Taponar el agujero adecuado

LONDRES – Las “leyes de los agujeros” son tan implacables como las “leyes de la física”. Si nos encontramos en un agujero y queremos salir de él, lo primero que debemos hacer es dejar de excavar. Si afrontamos varios agujeros que taponar y queremos saber por cuál empezar, elegiremos el que represente el peligro mayor. Esas leyes son particularmente ciertas cuando las aplicamos a la hacienda estatal.

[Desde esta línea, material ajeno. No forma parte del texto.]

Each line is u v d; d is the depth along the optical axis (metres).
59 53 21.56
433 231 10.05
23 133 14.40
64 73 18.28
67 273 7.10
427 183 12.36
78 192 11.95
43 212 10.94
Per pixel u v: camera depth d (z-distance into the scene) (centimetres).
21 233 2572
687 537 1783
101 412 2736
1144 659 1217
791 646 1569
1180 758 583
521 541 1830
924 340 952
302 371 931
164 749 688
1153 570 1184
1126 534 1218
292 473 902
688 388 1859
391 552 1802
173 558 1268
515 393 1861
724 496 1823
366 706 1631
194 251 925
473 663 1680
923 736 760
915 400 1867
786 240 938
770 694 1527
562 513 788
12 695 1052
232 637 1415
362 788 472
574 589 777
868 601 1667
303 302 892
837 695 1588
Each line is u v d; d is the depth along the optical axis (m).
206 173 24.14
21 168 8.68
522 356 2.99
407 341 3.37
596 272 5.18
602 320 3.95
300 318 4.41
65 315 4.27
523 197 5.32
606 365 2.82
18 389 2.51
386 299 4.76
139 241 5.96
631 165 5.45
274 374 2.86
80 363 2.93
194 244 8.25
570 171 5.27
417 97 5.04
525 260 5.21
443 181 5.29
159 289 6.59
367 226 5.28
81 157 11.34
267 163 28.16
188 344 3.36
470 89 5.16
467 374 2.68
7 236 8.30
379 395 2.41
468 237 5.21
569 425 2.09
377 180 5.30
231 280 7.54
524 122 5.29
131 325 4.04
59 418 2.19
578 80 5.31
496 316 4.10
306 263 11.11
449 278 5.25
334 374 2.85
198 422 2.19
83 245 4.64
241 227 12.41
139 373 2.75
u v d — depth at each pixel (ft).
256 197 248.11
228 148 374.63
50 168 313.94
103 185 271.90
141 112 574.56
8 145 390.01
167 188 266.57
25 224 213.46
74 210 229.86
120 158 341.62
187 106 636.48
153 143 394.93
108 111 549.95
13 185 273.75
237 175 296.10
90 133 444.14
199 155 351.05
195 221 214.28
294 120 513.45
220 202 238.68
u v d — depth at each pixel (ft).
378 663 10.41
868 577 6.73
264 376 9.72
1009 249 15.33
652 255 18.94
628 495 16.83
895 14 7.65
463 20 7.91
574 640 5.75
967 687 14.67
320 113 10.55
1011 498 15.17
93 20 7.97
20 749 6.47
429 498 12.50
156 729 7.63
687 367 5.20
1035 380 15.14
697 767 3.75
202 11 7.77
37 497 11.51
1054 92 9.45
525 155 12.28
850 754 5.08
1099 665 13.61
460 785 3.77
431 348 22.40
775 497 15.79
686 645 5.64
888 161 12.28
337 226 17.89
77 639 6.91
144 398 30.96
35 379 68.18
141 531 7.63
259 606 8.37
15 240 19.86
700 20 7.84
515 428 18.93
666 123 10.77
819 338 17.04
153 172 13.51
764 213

Cuando John Maynard Keynes hablaba de subempleo persistente, no quería decir que, después de una gran sacudida, las economías se paralizaran en un nivel inmutable de actividad deprimida, pero sí que pensaba que, sin un estímulo externo, la recuperación desde el punto más bajo sería lenta, incierta, débil y con probabilidades de recaída. Su “equilibrio del subempleo” es una forma de tirón gravitatorio en lugar de un estado fijo.

Se trata de una situación que Alan Greenspan, ex Presidente de la Reserva Federal de los Estados Unidos, calificó de “cuasirrecesión”, término mejor que el de “recesión con doble caída”. Denota una recuperación anémica, con arranques de entusiasmo puntuados por desplomes. Es la situación que afrontamos hoy.